Later this year, global leaders and stakeholders will meet at the United Nations Climate Change Conference (COP28) to deliberate on the urgent actions required to address the looming effects climate change will have on both people and planet. Food system reform must be central to these discussions.
Climate change and the global food system are intimately intertwined. The consequence of this close bond poses a huge threat to millions of people, but disproportionately affects women in the low- and middle-income countries, and those living in poverty and suffering from hunger and malnutrition.

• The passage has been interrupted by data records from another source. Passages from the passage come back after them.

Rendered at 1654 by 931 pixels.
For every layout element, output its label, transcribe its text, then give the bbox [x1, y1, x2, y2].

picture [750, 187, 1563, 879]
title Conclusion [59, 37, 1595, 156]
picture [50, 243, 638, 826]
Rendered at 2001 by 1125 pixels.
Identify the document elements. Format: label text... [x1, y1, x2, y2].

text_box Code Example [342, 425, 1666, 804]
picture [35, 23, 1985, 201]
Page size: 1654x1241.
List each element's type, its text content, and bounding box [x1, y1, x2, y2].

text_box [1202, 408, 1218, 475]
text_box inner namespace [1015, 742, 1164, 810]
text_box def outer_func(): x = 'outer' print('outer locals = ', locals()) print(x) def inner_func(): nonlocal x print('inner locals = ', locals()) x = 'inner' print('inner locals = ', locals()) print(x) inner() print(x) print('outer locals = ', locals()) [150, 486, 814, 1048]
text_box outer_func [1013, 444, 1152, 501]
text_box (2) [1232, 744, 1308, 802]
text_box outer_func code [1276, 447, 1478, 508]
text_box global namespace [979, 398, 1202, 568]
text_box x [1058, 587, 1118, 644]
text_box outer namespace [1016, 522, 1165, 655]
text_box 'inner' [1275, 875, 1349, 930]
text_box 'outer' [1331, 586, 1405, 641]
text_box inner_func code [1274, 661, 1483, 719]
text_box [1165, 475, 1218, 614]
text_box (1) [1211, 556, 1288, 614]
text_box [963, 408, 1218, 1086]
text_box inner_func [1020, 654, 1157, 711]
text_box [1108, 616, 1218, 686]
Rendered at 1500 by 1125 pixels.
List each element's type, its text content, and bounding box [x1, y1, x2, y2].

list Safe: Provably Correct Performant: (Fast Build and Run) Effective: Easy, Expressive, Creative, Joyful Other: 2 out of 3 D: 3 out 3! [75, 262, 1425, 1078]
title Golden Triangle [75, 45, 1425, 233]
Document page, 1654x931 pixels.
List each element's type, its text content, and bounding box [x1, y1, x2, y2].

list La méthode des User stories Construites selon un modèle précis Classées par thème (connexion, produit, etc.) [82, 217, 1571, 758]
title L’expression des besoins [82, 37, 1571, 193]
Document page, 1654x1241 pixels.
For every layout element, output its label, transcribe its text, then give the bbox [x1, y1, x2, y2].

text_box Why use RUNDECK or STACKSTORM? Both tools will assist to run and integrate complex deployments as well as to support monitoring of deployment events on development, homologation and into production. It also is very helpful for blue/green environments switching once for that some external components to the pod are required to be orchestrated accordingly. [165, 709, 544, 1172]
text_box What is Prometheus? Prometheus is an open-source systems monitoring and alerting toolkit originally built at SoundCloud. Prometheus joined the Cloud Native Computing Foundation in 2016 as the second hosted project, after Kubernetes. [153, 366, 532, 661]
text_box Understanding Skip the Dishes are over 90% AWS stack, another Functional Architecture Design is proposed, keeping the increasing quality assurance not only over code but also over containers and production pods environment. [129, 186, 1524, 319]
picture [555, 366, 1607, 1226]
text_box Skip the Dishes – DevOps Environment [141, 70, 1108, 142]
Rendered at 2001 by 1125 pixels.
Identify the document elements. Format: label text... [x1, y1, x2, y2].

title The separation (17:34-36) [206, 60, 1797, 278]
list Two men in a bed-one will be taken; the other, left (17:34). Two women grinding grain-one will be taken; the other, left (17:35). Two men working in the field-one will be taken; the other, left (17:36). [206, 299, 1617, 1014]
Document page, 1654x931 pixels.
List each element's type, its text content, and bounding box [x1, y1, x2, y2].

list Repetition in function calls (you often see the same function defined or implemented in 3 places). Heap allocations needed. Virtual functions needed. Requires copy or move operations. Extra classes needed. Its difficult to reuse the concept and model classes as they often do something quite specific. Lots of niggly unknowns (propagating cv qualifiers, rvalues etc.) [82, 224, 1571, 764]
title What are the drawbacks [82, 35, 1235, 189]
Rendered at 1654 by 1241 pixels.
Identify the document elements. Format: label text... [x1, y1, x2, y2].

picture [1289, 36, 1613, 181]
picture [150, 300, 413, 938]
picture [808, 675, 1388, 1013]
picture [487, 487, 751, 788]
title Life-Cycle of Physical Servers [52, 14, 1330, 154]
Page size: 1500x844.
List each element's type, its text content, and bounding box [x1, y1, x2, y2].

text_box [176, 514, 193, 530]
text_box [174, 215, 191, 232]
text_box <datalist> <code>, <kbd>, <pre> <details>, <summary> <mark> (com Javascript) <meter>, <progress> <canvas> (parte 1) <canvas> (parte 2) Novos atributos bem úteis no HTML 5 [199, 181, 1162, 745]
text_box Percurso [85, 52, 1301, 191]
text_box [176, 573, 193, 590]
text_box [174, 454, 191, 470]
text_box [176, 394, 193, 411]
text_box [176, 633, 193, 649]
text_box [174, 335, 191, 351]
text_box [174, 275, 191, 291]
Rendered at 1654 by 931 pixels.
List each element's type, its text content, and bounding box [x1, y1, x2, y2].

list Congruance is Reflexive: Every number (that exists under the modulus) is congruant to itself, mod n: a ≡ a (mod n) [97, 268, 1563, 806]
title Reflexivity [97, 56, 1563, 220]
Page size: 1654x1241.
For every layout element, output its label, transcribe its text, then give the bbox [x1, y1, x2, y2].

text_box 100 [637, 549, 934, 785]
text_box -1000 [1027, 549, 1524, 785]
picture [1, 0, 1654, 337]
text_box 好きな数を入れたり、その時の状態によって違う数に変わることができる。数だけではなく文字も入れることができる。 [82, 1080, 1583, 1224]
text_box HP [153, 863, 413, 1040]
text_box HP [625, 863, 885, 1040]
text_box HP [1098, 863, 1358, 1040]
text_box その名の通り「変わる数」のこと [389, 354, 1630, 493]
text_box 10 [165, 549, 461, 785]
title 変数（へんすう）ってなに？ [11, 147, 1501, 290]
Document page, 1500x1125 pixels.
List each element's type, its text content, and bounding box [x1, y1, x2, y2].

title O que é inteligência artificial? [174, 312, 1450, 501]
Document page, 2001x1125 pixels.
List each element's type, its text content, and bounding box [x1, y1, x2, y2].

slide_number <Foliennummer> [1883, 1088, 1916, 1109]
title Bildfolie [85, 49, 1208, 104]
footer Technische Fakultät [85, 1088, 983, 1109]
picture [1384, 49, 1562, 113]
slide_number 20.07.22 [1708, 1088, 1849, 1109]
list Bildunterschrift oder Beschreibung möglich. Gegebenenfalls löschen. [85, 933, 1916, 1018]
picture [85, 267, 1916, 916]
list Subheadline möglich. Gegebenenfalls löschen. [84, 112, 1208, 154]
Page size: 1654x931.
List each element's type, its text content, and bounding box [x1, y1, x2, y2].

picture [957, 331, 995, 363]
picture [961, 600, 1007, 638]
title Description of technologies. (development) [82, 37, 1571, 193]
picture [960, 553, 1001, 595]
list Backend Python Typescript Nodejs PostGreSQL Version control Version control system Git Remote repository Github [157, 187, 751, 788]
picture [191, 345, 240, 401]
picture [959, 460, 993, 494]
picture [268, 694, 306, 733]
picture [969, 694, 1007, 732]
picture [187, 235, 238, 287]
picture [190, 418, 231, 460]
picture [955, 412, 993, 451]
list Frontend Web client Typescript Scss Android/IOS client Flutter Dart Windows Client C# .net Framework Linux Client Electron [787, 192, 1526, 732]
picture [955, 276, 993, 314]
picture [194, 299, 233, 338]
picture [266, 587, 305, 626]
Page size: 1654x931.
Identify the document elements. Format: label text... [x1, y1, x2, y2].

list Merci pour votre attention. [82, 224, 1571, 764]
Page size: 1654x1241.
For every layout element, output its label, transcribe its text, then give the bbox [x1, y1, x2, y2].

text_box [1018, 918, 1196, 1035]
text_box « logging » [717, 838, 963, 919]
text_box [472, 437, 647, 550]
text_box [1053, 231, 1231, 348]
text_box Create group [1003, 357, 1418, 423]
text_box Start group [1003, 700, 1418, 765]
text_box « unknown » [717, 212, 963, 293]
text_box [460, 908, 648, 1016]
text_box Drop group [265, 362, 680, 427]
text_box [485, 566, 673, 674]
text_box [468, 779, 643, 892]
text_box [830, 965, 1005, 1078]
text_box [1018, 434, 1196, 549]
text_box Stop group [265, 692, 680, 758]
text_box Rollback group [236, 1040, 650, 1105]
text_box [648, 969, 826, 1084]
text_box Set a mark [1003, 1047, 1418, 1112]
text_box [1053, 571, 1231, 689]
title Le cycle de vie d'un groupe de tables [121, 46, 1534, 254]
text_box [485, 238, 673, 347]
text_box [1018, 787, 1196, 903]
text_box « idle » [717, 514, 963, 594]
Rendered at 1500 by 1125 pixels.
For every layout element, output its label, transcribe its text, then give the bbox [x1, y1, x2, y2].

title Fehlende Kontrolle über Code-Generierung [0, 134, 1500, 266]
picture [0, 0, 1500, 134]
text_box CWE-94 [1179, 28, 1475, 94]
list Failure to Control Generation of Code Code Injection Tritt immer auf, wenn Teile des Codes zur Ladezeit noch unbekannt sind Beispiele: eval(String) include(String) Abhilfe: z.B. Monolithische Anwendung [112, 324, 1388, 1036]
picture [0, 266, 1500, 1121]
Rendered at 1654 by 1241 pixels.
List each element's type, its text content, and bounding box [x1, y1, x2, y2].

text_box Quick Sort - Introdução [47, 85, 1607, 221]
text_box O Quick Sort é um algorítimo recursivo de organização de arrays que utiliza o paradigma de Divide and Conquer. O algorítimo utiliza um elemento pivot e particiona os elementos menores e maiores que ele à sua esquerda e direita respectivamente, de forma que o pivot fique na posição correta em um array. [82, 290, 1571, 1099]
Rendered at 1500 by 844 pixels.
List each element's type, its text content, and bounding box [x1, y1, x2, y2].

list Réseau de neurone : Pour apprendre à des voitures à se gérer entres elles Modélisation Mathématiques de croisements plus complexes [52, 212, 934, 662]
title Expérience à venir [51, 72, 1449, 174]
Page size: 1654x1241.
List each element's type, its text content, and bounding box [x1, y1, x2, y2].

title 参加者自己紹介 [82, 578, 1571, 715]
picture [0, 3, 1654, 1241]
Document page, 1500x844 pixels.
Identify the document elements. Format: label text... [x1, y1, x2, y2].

Our global food system is a significant contributor (more than a third) of greenhouse gas emissions, deforestation, and biodiversity loss. Simultaneously, climate change adversely affects agriculture. Extreme weather events, changing in growing seasons, and unpredictable precipitation patterns threaten food production and food security for millions worldwide. It is a vicious cycle.
Climate change and malnutrition are, in a sense, two sides of the same coin. It is predicted that if we fail to prevent the effects of climate change, by 2050, the risk of hunger and malnutrition could rise by 20 percent. Undernutrition is already an underlying factor in 45 percent of deaths in children under the age of five. Climate change will only make this number rise.
To mitigate climate change and ensure a sustainable future, it is crucial to reform the food system. This reform should encompass sustainable agricultural practices, reduction of food waste, conservation of biodiversity, and equitable access to nutritious food.